Hector Boece lived from 1465 to 1536. He was a philosopher, historian and academic, and was the first principal of what became the University of Aberdeen. The wider picture in Scotland at the time is set out in our Historical Timeline.
Hector Boece was born in Dundee where he was schooled. He later became a student at the University of Paris, where he attended the Collège de Montaigu, part of the University's Faculty of Arts. While there he was a contemporary and close friend of the Dutch theologian Erasmus of Rotterdam. Boece went on to become secretary to the Master of the College, Jan Standonck. In 1497 he was appointed to the post of professor of philosophy at the University of Paris.
Meanwhile, in 1495, William Elphinstone, the Bishop of Aberdeen had gained papal agreement to the establishment of Scotland's third university, King's College, Aberdeen. In 1500 Hector Boece accepted a very generous financial offer from Elphinstone, made on behalf of James IV, to leave Paris and become the first principal of King's College. Under his leadership the college rapidly established itself as a leading academic institution, modelled closely on the the University of Paris. As well as acting as principal, Boece gave lectures on medicine and divinity.
Hector Boece also established himself as a historian. In 1522 he published Vitae Episcoporum Murthlacensium et Aberdonensium, or "Lives of the Bishops of Murthlack and Aberdeen". In 1527 he published the much more ambitious Historia Gentis Scotorum or "History of the Scottish People", charting the history of Scotland from its origins right through to the accession of James III of Scotland.
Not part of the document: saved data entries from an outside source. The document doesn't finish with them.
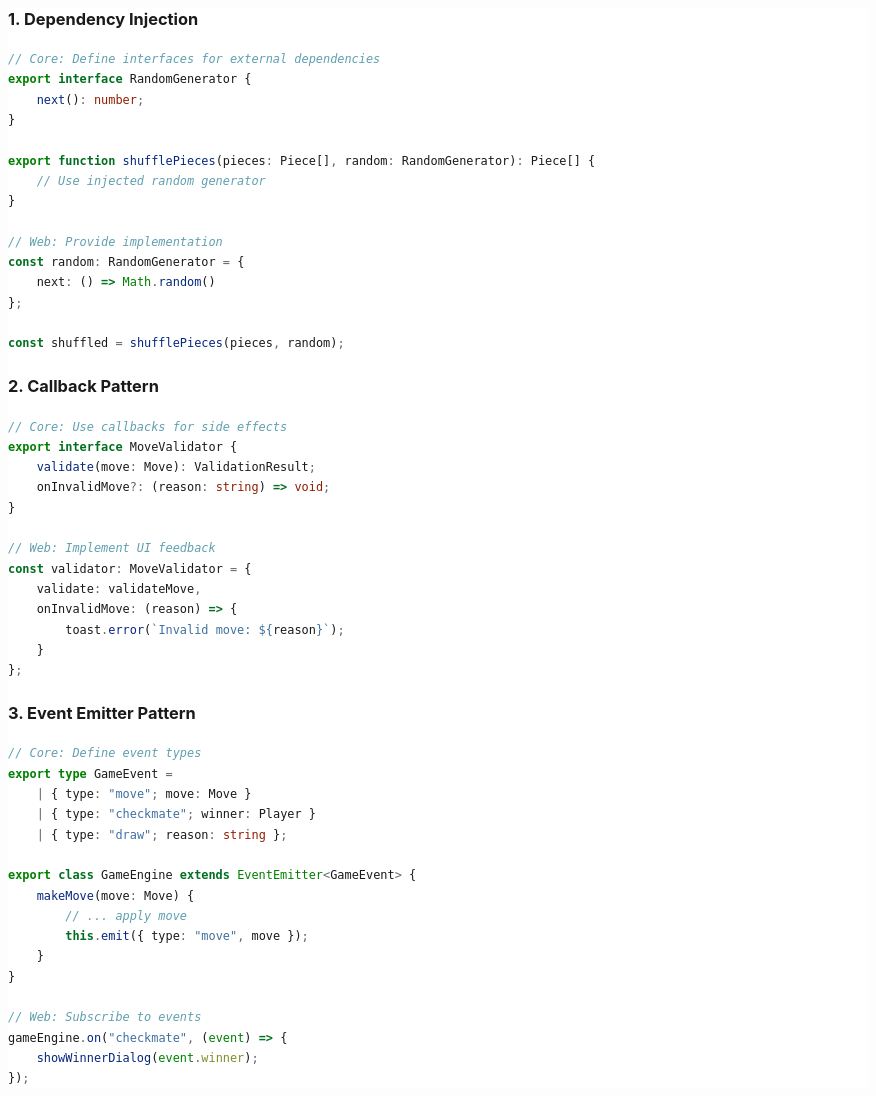 ### 1. Dependency Injection
```typescript
// Core: Define interfaces for external dependencies
export interface RandomGenerator {
    next(): number;
}

export function shufflePieces(pieces: Piece[], random: RandomGenerator): Piece[] {
    // Use injected random generator
}

// Web: Provide implementation
const random: RandomGenerator = {
    next: () => Math.random()
};

const shuffled = shufflePieces(pieces, random);
```

### 2. Callback Pattern
```typescript
// Core: Use callbacks for side effects
export interface MoveValidator {
    validate(move: Move): ValidationResult;
    onInvalidMove?: (reason: string) => void;
}

// Web: Implement UI feedback
const validator: MoveValidator = {
    validate: validateMove,
    onInvalidMove: (reason) => {
        toast.error(`Invalid move: ${reason}`);
    }
};
```

### 3. Event Emitter Pattern
```typescript
// Core: Define event types
export type GameEvent = 
    | { type: "move"; move: Move }
    | { type: "checkmate"; winner: Player }
    | { type: "draw"; reason: string };

export class GameEngine extends EventEmitter<GameEvent> {
    makeMove(move: Move) {
        // ... apply move
        this.emit({ type: "move", move });
    }
}

// Web: Subscribe to events
gameEngine.on("checkmate", (event) => {
    showWinnerDialog(event.winner);
});
```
By modern standards, Boece's approach to history was rather credulous. He tended to uncritically blend historical fact with myth and folklore, and he also tended to write with an eye to ensuring he stayed in good favour with James V. This meant he tended to set the Stewart dynasty in a very flattering light, and play down the merits of their enemies. One famous result was his historically unfair treatment of King Macbeth, and it was Boece's version of history which was later enshrined in the plot of William Shakespeare's play about Macbeth. By the very dodgy standards of early Scottish histories, however, Boece's was not only comparatively accurate, it was also written in an unusually accessible style and achieved considerable popularity, especially after its translation from the original Latin into French and Scots.